Members of the Arnold Air Force Base Fire and Emergency Services team want base personnel to have a memorable Thanksgiving and not for the wrong reasons.
”Obviously, nobody wakes up saying, ‘You know what? Today I’m going to have a bad day,’” said Christian Lyle, Arnold FES fire prevention/communications officer. “Everybody has great intentions when they wake up that morning to have a good holiday.”
However, Thanksgiving is the peak day for home cooking fires, followed by Christmas Day, Christmas Eve and the day before Thanksgiving. In 2017, U.S. fire departments responded to an estimated 1,600 home cooking fires on Thanksgiving.
Unattended cooking is the leading contributor in cooking fires and fire deaths. Cooking equipment was involved in nearly half of all reported home fires and home fire injuries and is the second leading cause of home fire deaths.
“It’s either the deep fryer cooking of the meat or just unattended cooking,” Lyle said of the leading causes of residential fires on Thanksgiving. “People will place food in the oven and they’ll get sidetracked watching the Macy’s Thanksgiving Day Parade or football or what have you, and bad things can happen.”
To prevent these tragedies and others, Lyle and Arnold FES Fire Prevention Inspector Steve Macon provided the following safety tips to keep in mind this Thanksgiving.
- Make sure smoke detectors are working properly. Test these alarms. Detectors should be replaced every 10 years and batteries in the detectors should be changed in the spring and fall when time changes.
- Stay in the kitchen when cooking on the stove top to keep an eye on the food being prepared.
- Keep cooking wrappers, pot holders and towels a safe distance from the hot eyes of the stove.
- Keep children away from the stove. A safe zone of at least 3 feet from the appliance is recommended. Also make sure children stay away from hot foods and liquids. The steam or splash from vegetables, gravy or coffee could cause serious burns.
- Make sure cooking pot handles are turned inward and electrical cords from electric knives, coffee makers, plate warmers and other items are not dangling off the counter to prevent children from grabbing and pulling them off.
- If you’re choosing to use a turkey fryer, it’s important to note that Underwriters Laboratories, a global product safety organization, discourages the use of outdoor gas-fueled fryers that immerse whole turkeys in hot oil. The oil can spill over into the open flames with catastrophic results.

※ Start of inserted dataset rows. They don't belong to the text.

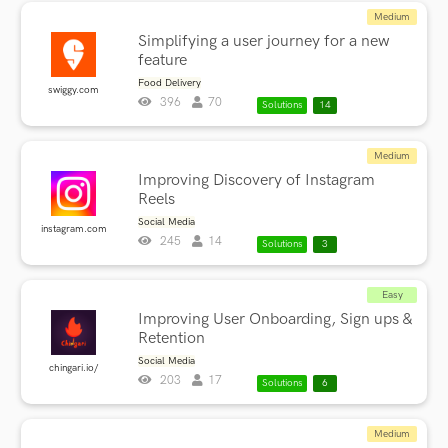
Medium
Simplifying a user journey for a new
feature
Food Delivery
swiggy.com
396
70
Solutions
14
Medium
Improving Discovery of Instagram
Reels
Social Media
instagram.com
245
14
Solutions
3
Easy
Improving User Onboarding, Sign ups &
Retention
Social Media
chingari.io/
203
17
Solutions
6
Medium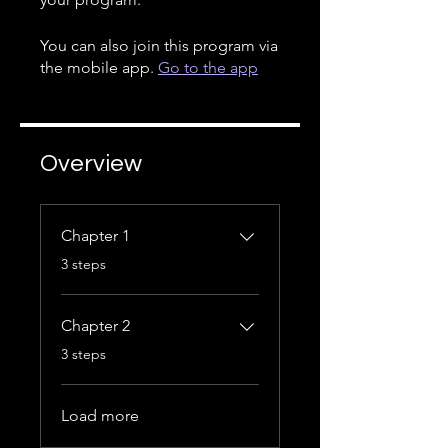
You can also join this program via
the mobile app.
Go to the app
Overview
Chapter 1
.
3 steps
Chapter 2
.
3 steps
Load more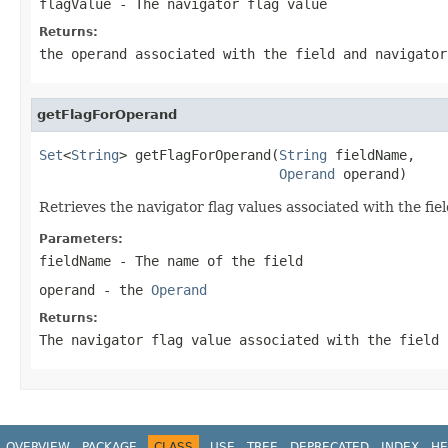
flagValue
- The navigator flag value
Returns:
the operand associated with the field and navigator
getFlagForOperand
Set
<
String
> getFlagForOperand(
String
 fieldName,

Operand
 operand)
Retrieves the navigator flag values associated with the fi
Parameters:
fieldName
- The name of the field
operand
- the
Operand
Returns:
The navigator flag value associated with the field 
OVERVIEW
PACKAGE
CLASS
USE
TREE
DEPRECATED
INDEX
HE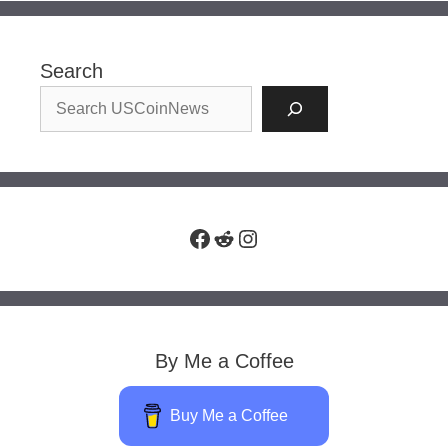
Search
Facebook
Reddit
Instagram
By Me a Coffee
Buy Me a Coffee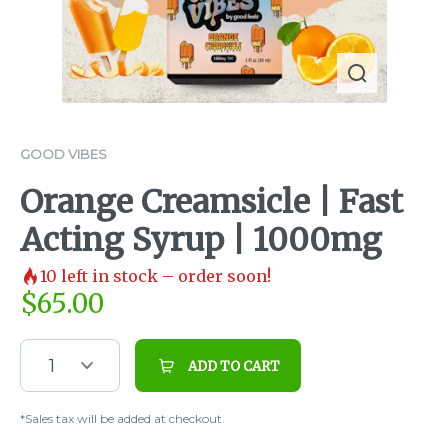
GOOD VIBES
Orange Creamsicle | Fast
Acting Syrup | 1000mg
10
left in stock – order soon!
$
65.00
1
ADD TO CART
*Sales tax will be added at checkout.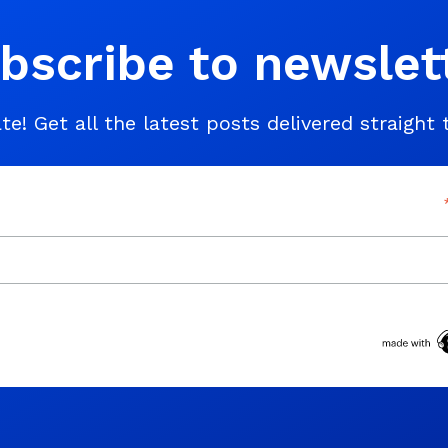
bscribe to newslet
te! Get all the latest posts delivered straight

- Even knowing the dangers, some people will still choose to use a turkey fryer. The fryer should be placed at least 15 feet away from homes, garages, sheds, etc. Never use a fryer underneath an overhang or in a garage. Ensure a fire extinguisher is nearby for easy access in the event of fire. Never use water to extinguish an oil fire.
- Never put a frozen turkey into a deep fryer. The turkey should be allowed to thaw 24 hours for every 5 pounds it weighs. For example, an 18- to 20-pound turkey should be allowed to thaw four full days in the refrigerator before it is fried.
Those experiencing emergencies should dial 911.
Lyle added the Arnold FES team is staffed 24/7, including weekends and holidays. The department has mutual aid agreements in place with other first responders in the community and is at the ready to respond to emergencies both on base and in the surrounding area.
“We’re going to be here and the safety of the community is our number one priority; making sure everybody has an enjoyable holiday and comes back to work safe and sound and ready to complete the mission,” Lyle said.